Alzheimer's disease (AD) is the most common form of dementia among older people and increasing longevity ensures its prevalence will rise even further. Whether AD originates by disconnecting a localized brain area and propagates to the rest of the brain across disease-severity progression is a question with an unknown answer. An important related challenge is to predict whether a given subject, with a mild cognitive impairment (MCI), will convert or not to AD. Here, our aim is to characterize the structural connectivity pattern of MCI and AD subjects using the multivariate distance matrix regression (MDMR) analysis, and to compare it to those of healthy subjects. MDMR is a technique developed in genomics that has been recently applied to functional brain network data, and here applied to identify brain nodes with different connectivity patterns, in controls and patients, because of brain atrophy. We address this issue at the macroscale by looking to differences in individual structural MRI brain networks, obtained from MR images according to a recently proposed definition of connectivity which measures the image similarity between patches at different locations in the brain. In particular, using data from ADNI, we selected four groups of subjects (all of them matched by age and sex): HC (healthy control participants), ncMCI (mild cognitive impairment not converting to AD), cMCI (mild cognitive impairment converting to AD) and AD. Next, we built structural MRI brain networks and performed group comparison for all the pairs of groups.
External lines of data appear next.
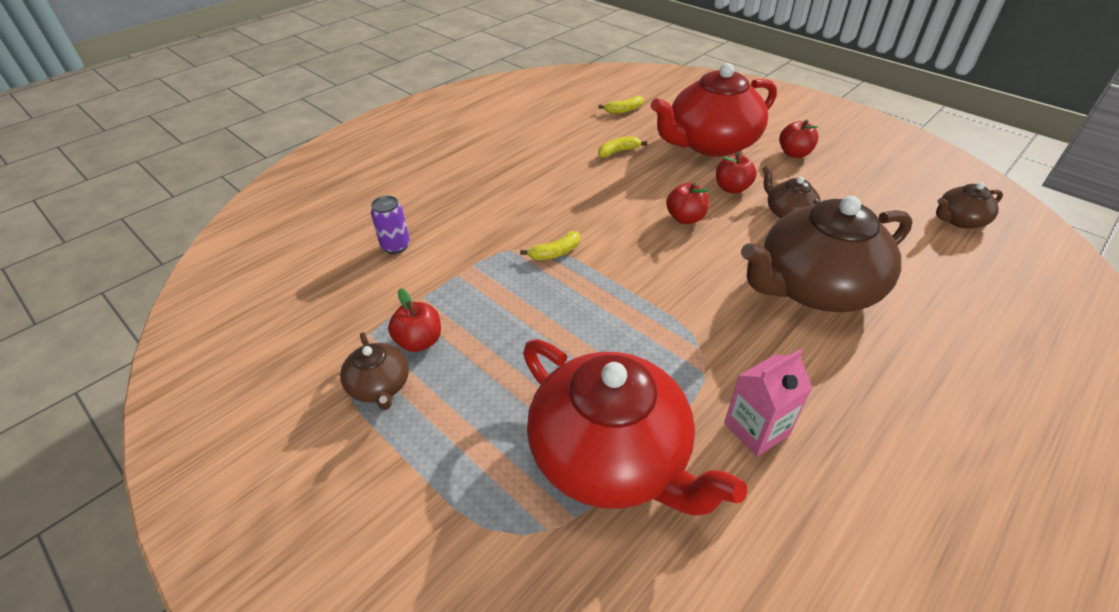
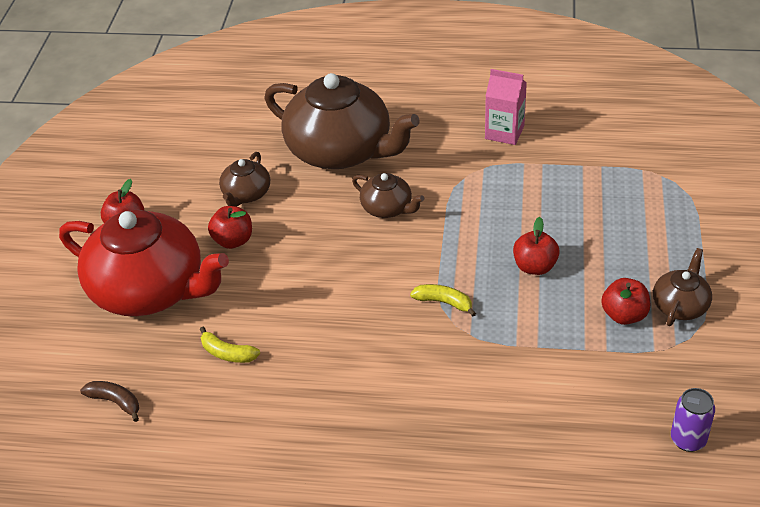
camera: 125 degrees left, 0 degrees up
(396, 246) = (553, 418): purple can -> purple can (688, 440)
(612, 456) = (591, 175): red teapot -> none
(624, 110) = (115, 402): yellow banana -> brown banana
(685, 218) = (312, 249): red apple -> red apple (535, 267)
(959, 220) = (176, 109): brown teapot -> brown teapot (387, 208)

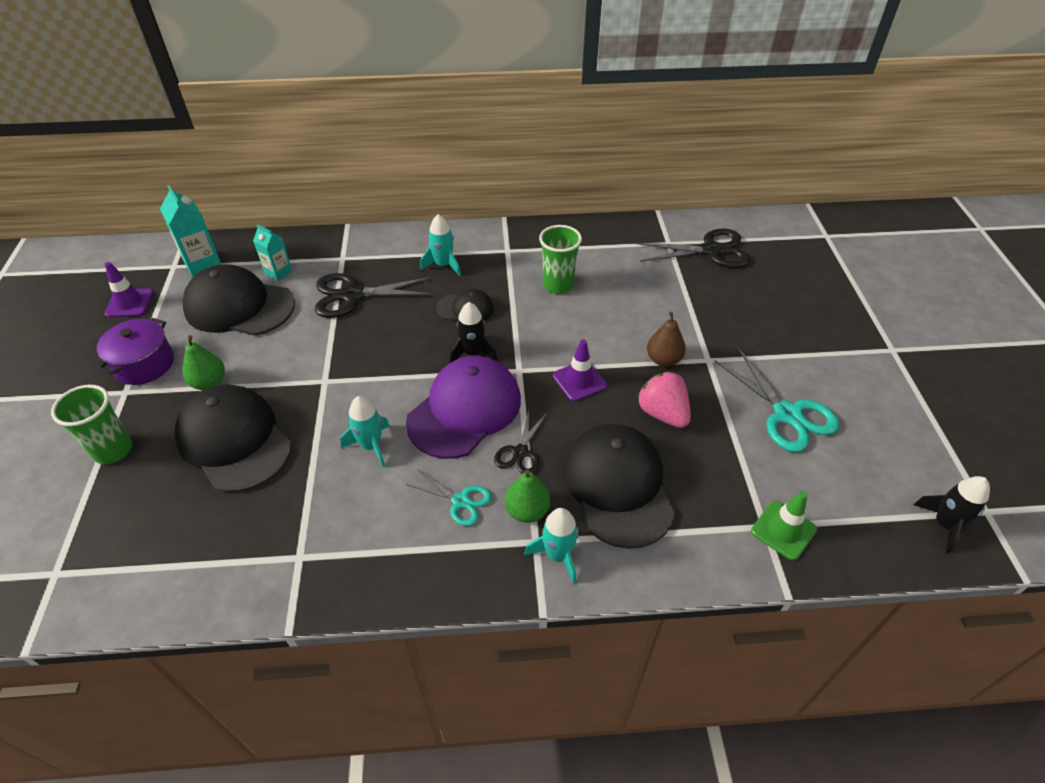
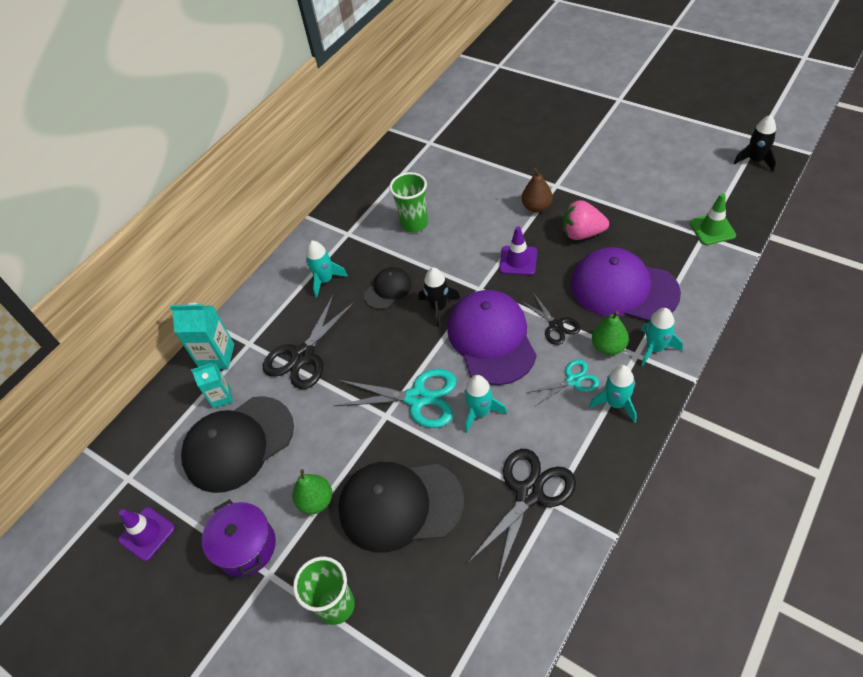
camera: 45 degrees left, 5 degrees up
(203, 264) = (150, 452): turquoise carton -> turquoise carton (217, 356)
(457, 554) = (616, 403): none -> turquoise rocket
(618, 486) = (623, 288): black cap -> purple cap
(711, 251) = (459, 126): black scissors -> black scissors (529, 493)
(787, 414) = (630, 176): turquoise scissors -> turquoise scissors (417, 398)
Our results were three-fold: (i) considering the comparison of HC with the three other groups, the number of significant brain regions was 4 for ncMCI, 290 for cMCI and 74 for AD, out of a total of 549 regions; hence, in terms of the structural MRI connectivity here adopted, cMCI subjects have the maximal altered pattern w.r.t. healthy conditions. (ii) Eight and seven nodes were significant for the comparisons AD-ncMCI and AD-cMCI, respectively; six nodes, among them, were significant in both comparisons and these nodes form a connected brain region (corresponding to hippocampus, amygdala, Parahippocampal Gyrus, Planum Polare, Frontal Orbital Cortex, Temporal Pole and subcallosal cortex) showing reduced strength of connectivity in the MCI stages; (iii) The connectivity maps of cMCI and ncMCI subjects significantly differ from the connectome of healthy subjects in three regions all corresponding to Frontal Orbital Cortex.